TASK TO COMPLETE: An exact transcript of all the records is the expected answer.

---------- DATASET RECORDS ----------

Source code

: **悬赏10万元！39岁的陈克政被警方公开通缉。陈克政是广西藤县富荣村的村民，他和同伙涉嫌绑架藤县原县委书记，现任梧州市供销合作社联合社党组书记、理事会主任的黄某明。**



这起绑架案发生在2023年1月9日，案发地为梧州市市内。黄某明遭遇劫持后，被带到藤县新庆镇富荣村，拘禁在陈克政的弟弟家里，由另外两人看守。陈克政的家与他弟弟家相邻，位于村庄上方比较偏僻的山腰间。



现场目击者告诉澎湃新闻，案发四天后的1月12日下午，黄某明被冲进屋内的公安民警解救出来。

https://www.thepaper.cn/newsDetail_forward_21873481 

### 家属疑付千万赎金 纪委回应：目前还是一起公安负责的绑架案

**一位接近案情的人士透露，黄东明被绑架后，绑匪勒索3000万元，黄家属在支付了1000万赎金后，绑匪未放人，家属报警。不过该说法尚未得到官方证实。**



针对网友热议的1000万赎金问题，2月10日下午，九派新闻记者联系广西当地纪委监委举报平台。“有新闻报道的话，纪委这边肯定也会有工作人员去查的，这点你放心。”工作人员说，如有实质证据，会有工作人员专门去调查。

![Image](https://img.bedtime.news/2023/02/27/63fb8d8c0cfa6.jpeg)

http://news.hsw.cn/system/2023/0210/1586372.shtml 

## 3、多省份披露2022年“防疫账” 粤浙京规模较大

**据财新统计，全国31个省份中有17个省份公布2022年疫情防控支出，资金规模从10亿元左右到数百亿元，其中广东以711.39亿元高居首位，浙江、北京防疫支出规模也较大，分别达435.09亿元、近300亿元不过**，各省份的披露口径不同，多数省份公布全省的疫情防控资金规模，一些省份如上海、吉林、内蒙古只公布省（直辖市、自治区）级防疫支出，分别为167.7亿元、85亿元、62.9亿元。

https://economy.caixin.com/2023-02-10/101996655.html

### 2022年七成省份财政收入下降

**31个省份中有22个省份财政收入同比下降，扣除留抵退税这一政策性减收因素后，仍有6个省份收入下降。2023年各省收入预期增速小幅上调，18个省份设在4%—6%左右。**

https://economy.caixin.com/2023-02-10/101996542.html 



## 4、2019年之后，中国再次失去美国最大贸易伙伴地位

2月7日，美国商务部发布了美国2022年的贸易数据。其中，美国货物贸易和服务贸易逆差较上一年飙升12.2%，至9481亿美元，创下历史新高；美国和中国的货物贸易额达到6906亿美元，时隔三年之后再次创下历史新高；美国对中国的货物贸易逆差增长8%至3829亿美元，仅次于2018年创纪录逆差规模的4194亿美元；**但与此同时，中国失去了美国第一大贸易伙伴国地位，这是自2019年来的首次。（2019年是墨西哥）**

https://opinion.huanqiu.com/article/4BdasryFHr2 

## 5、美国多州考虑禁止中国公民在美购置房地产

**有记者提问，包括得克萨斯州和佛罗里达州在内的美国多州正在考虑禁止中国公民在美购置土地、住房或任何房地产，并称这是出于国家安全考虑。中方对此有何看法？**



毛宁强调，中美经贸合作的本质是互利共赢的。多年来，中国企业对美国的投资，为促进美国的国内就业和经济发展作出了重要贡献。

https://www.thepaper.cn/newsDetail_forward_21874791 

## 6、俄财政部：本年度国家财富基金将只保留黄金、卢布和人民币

----------

PROBLEM SOLUTION:
Source code

: **悬赏10万元！39岁的陈克政被警方公开通缉。陈克政是广西藤县富荣村的村民，他和同伙涉嫌绑架藤县原县委书记，现任梧州市供销合作社联合社党组书记、理事会主任的黄某明。**



这起绑架案发生在2023年1月9日，案发地为梧州市市内。黄某明遭遇劫持后，被带到藤县新庆镇富荣村，拘禁在陈克政的弟弟家里，由另外两人看守。陈克政的家与他弟弟家相邻，位于村庄上方比较偏僻的山腰间。



现场目击者告诉澎湃新闻，案发四天后的1月12日下午，黄某明被冲进屋内的公安民警解救出来。

https://www.thepaper.cn/newsDetail_forward_21873481 

### 家属疑付千万赎金 纪委回应：目前还是一起公安负责的绑架案

**一位接近案情的人士透露，黄东明被绑架后，绑匪勒索3000万元，黄家属在支付了1000万赎金后，绑匪未放人，家属报警。不过该说法尚未得到官方证实。**



针对网友热议的1000万赎金问题，2月10日下午，九派新闻记者联系广西当地纪委监委举报平台。“有新闻报道的话，纪委这边肯定也会有工作人员去查的，这点你放心。”工作人员说，如有实质证据，会有工作人员专门去调查。

![Image](https://img.bedtime.news/2023/02/27/63fb8d8c0cfa6.jpeg)

http://news.hsw.cn/system/2023/0210/1586372.shtml 

## 3、多省份披露2022年“防疫账” 粤浙京规模较大

**据财新统计，全国31个省份中有17个省份公布2022年疫情防控支出，资金规模从10亿元左右到数百亿元，其中广东以711.39亿元高居首位，浙江、北京防疫支出规模也较大，分别达435.09亿元、近300亿元不过**，各省份的披露口径不同，多数省份公布全省的疫情防控资金规模，一些省份如上海、吉林、内蒙古只公布省（直辖市、自治区）级防疫支出，分别为167.7亿元、85亿元、62.9亿元。

https://economy.caixin.com/2023-02-10/101996655.html

### 2022年七成省份财政收入下降

**31个省份中有22个省份财政收入同比下降，扣除留抵退税这一政策性减收因素后，仍有6个省份收入下降。2023年各省收入预期增速小幅上调，18个省份设在4%—6%左右。**

https://economy.caixin.com/2023-02-10/101996542.html 



## 4、2019年之后，中国再次失去美国最大贸易伙伴地位

2月7日，美国商务部发布了美国2022年的贸易数据。其中，美国货物贸易和服务贸易逆差较上一年飙升12.2%，至9481亿美元，创下历史新高；美国和中国的货物贸易额达到6906亿美元，时隔三年之后再次创下历史新高；美国对中国的货物贸易逆差增长8%至3829亿美元，仅次于2018年创纪录逆差规模的4194亿美元；**但与此同时，中国失去了美国第一大贸易伙伴国地位，这是自2019年来的首次。（2019年是墨西哥）**

https://opinion.huanqiu.com/article/4BdasryFHr2 

## 5、美国多州考虑禁止中国公民在美购置房地产

**有记者提问，包括得克萨斯州和佛罗里达州在内的美国多州正在考虑禁止中国公民在美购置土地、住房或任何房地产，并称这是出于国家安全考虑。中方对此有何看法？**



毛宁强调，中美经贸合作的本质是互利共赢的。多年来，中国企业对美国的投资，为促进美国的国内就业和经济发展作出了重要贡献。

https://www.thepaper.cn/newsDetail_forward_21874791 

## 6、俄财政部：本年度国家财富基金将只保留黄金、卢布和人民币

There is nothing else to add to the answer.